#### ASSIGNMENT:
Reproduce the listing below word for word, leaving out the pictures.

#### EXTRACTED ENTRIES:
= = = = =

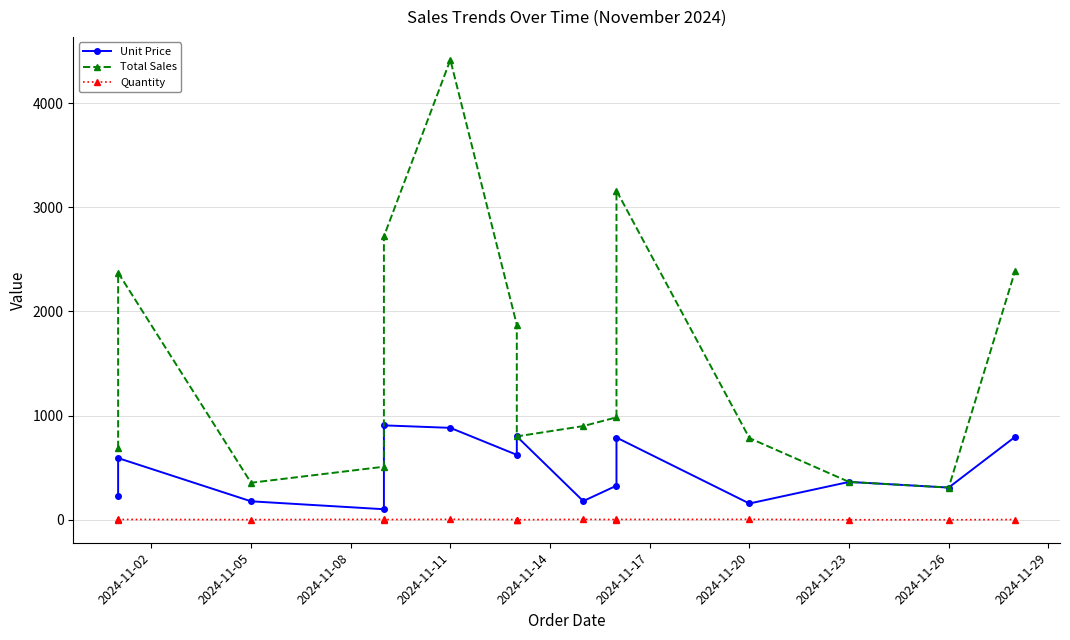

What is the maximum value shown in the chart?

4415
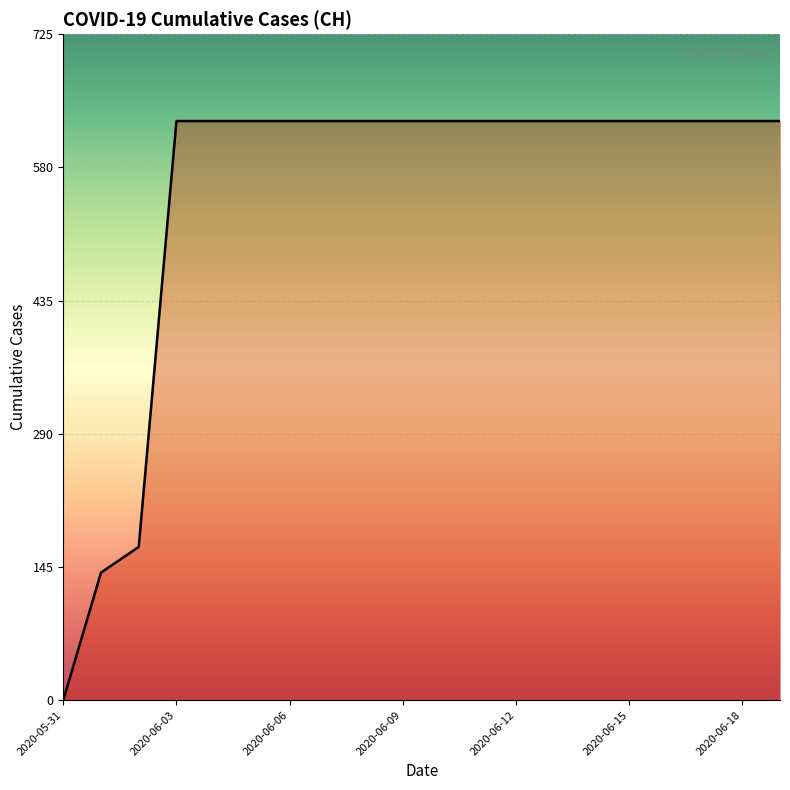

What is the difference between the maximum and minimum values?

631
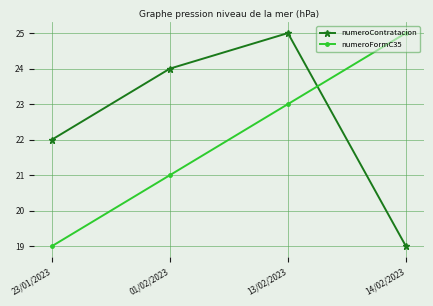

Is it true that numeroFormC35 equals 25 at 14/02/2023?

True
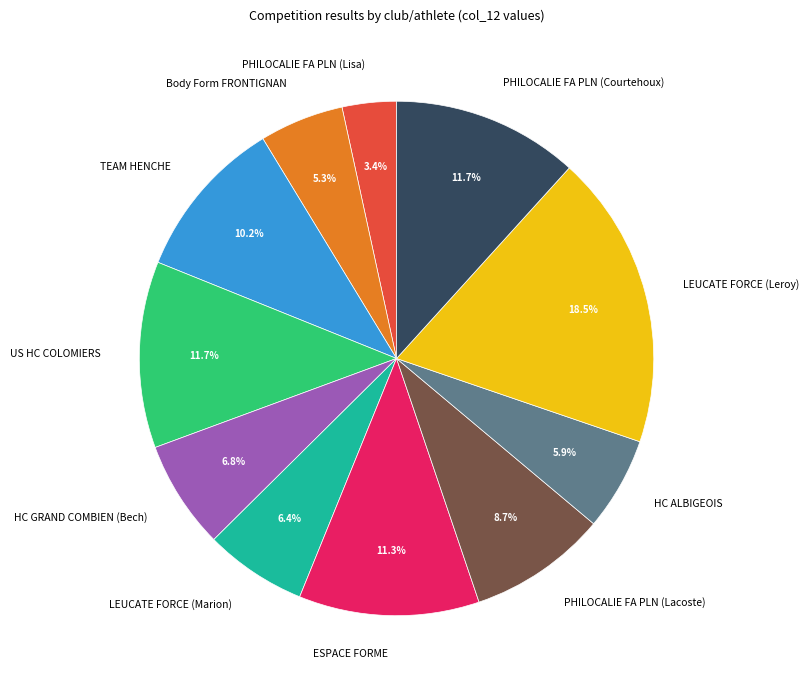

What percentage is the LEUCATE FORCE (Marion) slice, to the nearest percent?

6%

= = = = =

#### SOLUTION TO THIS EXERCISE:
What is the maximum value shown in the chart?

4415

What is the difference between the maximum and minimum values?

631

Is it true that numeroFormC35 equals 25 at 14/02/2023?

True

What percentage is the LEUCATE FORCE (Marion) slice, to the nearest percent?

6%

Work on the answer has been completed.